■ **EXERCISE GOAL**
Reproduce the rows below word for word, from the first line through the line that contains "genus: Geum", including both.

---- INFORMATION GIVEN

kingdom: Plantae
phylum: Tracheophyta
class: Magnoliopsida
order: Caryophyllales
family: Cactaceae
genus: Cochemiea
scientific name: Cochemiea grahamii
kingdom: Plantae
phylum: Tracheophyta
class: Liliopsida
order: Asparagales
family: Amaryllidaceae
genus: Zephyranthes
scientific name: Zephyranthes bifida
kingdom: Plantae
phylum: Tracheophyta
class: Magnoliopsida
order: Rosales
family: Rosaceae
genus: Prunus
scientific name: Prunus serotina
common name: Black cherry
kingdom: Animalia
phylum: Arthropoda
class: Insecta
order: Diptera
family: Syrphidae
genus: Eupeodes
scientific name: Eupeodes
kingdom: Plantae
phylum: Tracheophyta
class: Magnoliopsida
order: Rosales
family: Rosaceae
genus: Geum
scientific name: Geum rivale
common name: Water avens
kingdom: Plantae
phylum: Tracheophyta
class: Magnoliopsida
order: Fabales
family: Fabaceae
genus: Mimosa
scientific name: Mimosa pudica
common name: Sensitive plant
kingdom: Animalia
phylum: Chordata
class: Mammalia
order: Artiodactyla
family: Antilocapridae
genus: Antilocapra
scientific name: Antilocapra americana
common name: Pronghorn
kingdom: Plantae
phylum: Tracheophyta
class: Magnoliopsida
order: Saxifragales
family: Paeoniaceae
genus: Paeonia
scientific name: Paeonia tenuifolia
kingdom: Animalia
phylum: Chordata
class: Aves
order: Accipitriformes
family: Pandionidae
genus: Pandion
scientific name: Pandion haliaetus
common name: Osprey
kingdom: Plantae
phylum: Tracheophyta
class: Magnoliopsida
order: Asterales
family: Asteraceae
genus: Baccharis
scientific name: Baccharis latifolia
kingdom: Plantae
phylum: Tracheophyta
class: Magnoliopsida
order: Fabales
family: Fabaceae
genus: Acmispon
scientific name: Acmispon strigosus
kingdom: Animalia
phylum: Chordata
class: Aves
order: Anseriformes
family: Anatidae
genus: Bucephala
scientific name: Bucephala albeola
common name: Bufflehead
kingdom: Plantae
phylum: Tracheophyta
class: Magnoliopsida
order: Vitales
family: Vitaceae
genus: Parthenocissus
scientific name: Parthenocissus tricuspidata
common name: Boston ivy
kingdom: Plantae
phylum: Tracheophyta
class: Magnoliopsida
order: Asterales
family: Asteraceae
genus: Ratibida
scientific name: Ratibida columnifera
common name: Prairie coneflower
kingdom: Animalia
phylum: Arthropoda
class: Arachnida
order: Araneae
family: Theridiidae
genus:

--------

■ **EXPECTED ANSWER**
kingdom: Plantae
phylum: Tracheophyta
class: Magnoliopsida
order: Caryophyllales
family: Cactaceae
genus: Cochemiea
scientific name: Cochemiea grahamii
kingdom: Plantae
phylum: Tracheophyta
class: Liliopsida
order: Asparagales
family: Amaryllidaceae
genus: Zephyranthes
scientific name: Zephyranthes bifida
kingdom: Plantae
phylum: Tracheophyta
class: Magnoliopsida
order: Rosales
family: Rosaceae
genus: Prunus
scientific name: Prunus serotina
common name: Black cherry
kingdom: Animalia
phylum: Arthropoda
class: Insecta
order: Diptera
family: Syrphidae
genus: Eupeodes
scientific name: Eupeodes
kingdom: Plantae
phylum: Tracheophyta
class: Magnoliopsida
order: Rosales
family: Rosaceae
genus: Geum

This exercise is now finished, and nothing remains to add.